PRAYER TO ST. JOSEPH THE LABORER
O Glorious St. Joseph, model of all those who are devoted to labor, obtain for me the grace to work conscientiously, putting the call of duty above my natural inclinations, to work with gratitude and joy, in a spirit of penance for the remission of my sins, considering it an honor to employ and develop by means of labor the gifts received from God; to work with order, peace, moderation and patience, without ever shrinking from weariness and difficulties; to work above all with purity of intention and detachment from self, having always death before my eyes and the account that I must render of time lost, of talents wasted, of good omitted, of vain complacency in success, so fatal to the work of God.

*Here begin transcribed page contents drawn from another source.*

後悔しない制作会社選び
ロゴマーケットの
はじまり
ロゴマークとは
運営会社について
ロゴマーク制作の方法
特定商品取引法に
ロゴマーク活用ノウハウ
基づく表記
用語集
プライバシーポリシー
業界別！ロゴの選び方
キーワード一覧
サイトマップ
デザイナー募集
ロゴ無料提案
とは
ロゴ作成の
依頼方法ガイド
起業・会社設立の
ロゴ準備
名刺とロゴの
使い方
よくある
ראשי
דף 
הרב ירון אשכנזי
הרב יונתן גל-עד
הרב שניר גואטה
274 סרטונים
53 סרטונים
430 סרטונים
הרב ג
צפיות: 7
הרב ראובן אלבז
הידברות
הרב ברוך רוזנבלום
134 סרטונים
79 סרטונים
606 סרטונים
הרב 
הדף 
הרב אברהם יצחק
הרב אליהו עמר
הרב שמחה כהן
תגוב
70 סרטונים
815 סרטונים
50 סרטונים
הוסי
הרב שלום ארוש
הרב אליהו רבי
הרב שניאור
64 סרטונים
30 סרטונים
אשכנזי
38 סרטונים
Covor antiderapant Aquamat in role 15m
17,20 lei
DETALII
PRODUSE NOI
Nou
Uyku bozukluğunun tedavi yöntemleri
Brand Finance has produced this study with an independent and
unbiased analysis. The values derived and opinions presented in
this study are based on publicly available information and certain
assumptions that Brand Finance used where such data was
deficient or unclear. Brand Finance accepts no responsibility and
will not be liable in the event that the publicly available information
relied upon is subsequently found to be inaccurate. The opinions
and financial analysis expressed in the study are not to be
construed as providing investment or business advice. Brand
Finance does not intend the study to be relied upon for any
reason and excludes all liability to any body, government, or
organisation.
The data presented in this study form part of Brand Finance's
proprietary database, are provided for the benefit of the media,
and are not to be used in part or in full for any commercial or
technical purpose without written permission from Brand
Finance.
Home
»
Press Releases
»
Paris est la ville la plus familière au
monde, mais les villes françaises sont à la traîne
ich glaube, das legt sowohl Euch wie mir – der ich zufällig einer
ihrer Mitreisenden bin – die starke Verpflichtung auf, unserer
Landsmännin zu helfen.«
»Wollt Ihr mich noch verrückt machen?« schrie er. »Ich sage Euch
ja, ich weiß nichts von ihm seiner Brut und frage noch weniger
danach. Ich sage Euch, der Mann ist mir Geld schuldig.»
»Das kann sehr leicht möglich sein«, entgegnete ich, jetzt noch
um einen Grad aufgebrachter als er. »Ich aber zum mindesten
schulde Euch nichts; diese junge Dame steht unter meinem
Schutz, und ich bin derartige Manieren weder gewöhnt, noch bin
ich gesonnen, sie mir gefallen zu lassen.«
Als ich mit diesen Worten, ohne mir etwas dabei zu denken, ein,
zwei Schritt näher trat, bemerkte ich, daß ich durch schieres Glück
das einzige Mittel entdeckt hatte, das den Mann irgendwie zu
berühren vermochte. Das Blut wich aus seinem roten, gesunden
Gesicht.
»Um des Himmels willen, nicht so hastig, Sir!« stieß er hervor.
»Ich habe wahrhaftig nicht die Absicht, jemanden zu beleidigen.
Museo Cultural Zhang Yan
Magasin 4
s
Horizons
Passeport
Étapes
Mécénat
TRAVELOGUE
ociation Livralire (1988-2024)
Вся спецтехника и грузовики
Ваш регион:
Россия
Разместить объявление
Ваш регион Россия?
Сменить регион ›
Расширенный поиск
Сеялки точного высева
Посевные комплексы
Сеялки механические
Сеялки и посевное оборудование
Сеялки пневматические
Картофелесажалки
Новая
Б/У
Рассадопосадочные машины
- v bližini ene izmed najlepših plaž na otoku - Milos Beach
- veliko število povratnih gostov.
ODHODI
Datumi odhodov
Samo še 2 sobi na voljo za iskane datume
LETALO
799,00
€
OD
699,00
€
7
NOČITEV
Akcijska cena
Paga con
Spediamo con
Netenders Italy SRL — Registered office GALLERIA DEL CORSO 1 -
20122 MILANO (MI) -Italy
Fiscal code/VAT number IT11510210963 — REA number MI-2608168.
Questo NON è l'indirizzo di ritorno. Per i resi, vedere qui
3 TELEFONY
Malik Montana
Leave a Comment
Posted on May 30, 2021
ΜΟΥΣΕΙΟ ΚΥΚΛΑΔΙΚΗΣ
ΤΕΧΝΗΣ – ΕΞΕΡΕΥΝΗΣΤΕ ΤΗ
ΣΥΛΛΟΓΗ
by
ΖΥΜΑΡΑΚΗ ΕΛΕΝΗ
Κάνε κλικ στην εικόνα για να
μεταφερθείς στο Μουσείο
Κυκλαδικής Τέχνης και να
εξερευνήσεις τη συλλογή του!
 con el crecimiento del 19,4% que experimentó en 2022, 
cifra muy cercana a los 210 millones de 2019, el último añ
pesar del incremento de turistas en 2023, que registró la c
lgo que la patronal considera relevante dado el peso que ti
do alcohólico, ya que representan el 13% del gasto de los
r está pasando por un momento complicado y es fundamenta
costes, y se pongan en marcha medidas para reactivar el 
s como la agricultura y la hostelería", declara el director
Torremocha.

All for Jesus, all through Mary, all after thine example, O Patriarch, St. Joseph. Such shall be my watch-word in life and in death. – Composed by St. Pius X
LITANY OF SAINT JOSEPH
(For public or private use.)
Lord, have mercy on us.
Christ, have mercy on us.
Lord, have mercy on us. Christ, hear us.
Christ, graciously hear us.
God the Father of Heaven,
Have mercy on us.
God the Son, Redeemer of the world,
Have mercy on us.
God the Holy Spirit,
Have mercy on us.
Holy Trinity, One God,
Have mercy on us.
Holy Mary, pray for us .
Saint Joseph, pray for us.
Illustrious son of David, etc.
Light of the patriarchs,
Spouse of the Mother of God,
Chaste guardian of the Virgin,
Foster-father of the Son of God,
Watchful defender of Christ,
Head of the Holy Family,
Joseph most just,
Joseph most chaste,
Joseph most prudent,
Joseph most valiant,
Joseph most obedient,
Joseph most faithful,
Mirror of patience,
Lover of poverty,
Model of workmen ,
Glory of domestic life,
Guardian of virgins,
Pillar of families,
Solace of the afflicted,
Hope of the sick,
Patron of the dying,
Terror of demons,
Protector of Holy Church,
Lamb of God, Who takest away the sins of the world,
Spare us, O Lord. Lamb of God, Who takest away the sins of the world,
Graciously hear us, O Lord.
Lamb of God, Who takest away the sins of the world,
Have mercy on us.
V. He made him the lord of His household,
R. And prince over all His possessions.
Let Us Pray.
O God, Who in Thine ineffable providence didst choose Blessed Joseph to be the spouse of Thy most Holy Mother, grant that as we venerate him as our protector on earth, we may deserve to have him as our intercessor in Heaven, Thou Who livest and reignest forever and ever. R. Amen.